- The Kingston Access Points will be located at the Duhaney Park Information Centre at 121 Baldwin Crescent in Duhaney Park, and at 13 Langston Road in McGregor Gardens.
- The establishment of CAPs is as an innovative way to provide computer access to all citizens.
- The initiative is also a means of stimulating entrepreneurship, as well as opening the lines of communication between citizens and Government.
Residents of inner-city communities in Kingston and St. James, are to benefit from four new Community Access Points (CAPs).
The Kingston Access Points will be located at the Duhaney Park Information Centre at 121 Baldwin Crescent in Duhaney Park, and at 13 Langston Road in McGregor Gardens.
In St. James a third CAP will be located at the Burchell Baptist Church at the corner of Market and King Streets, while the fourth will be located at the Albion Community Resource Centre in Albion on the outskirts of Montego Bay.
The establishment of CAPs is as an innovative way to provide computer access to all citizens. The initiative is also a means of stimulating entrepreneurship, as well as opening the lines of communication between citizens and Government.
Minister of State in the Ministry of Science,Technology, Energy and Mining Hon. Julian Robinson who made the disclosure at a recent JIS Think Tank, stated that more than 150 CAPs have been rolled out at schools, post offices, community centres, and other central locations across the island. He said the Access Points have been providing a valuable service to the communities.
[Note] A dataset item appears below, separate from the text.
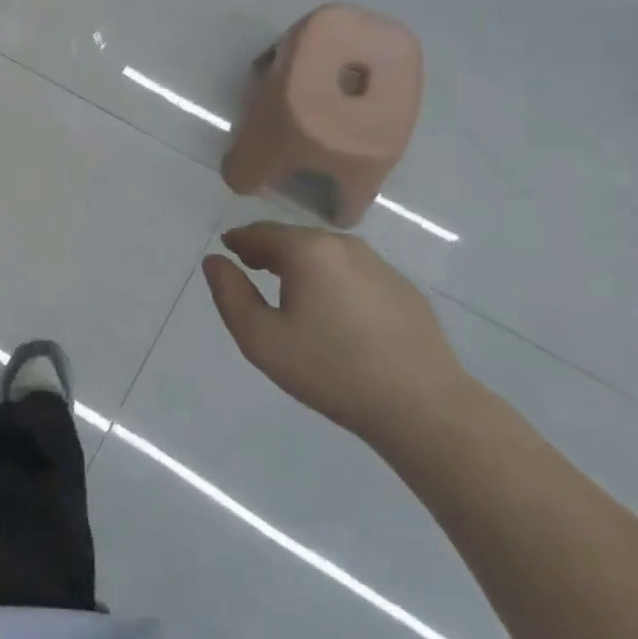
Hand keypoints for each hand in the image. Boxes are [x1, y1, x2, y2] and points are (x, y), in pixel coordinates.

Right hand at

“CAPs are essentially an Internet café. It can be at a church or community centre. It’s generally where a Community Based Organisation (CBO) would make a request of the USF [Universal Service Fund]. Once they have a facility and the management team in place then the USF provides the computers and the connectivity and they manage the facility,” he explained.
CAPs are a viable solution to bridging the digital divide that leaves many Jamaicans without access to the wealth of information available via the Internet.
The CAPs are integrating available computer technologies that enable users to explore possibilities in such areas as music and video production, creative writing, and publishing
According to the State Minister, establishing the over 150 CAPs will eventually empower constituents with the tools to communicate, research, and explore entrepreneurial alternatives, which will boost business activities, and provide opportunities for e-commerce throughout communities.
Minister Robinson noted that the CAPs were part of a broader range of projects being undertaken by the government including, an island-wide Broad-band network where schools, libraries and post offices are outfitted with high-speed Internet, financed by the USF.
He also pointed out that over 200 computer laboratories have been created in schools across the country through the e-Learning initiative, ‘Tablets in Schools’ where 30,000 tablet computers will be placed in 37 schools, and teachers trained in computer programmes.
The Minister further reiterated the government’s commitment to facilitating information and communication technology access to as many persons as possible, noting that this is imperative in an era of “rapidly changing technological advances”.
The services provided at these CAPs are free to users or in some cases, provided at a minimal cost.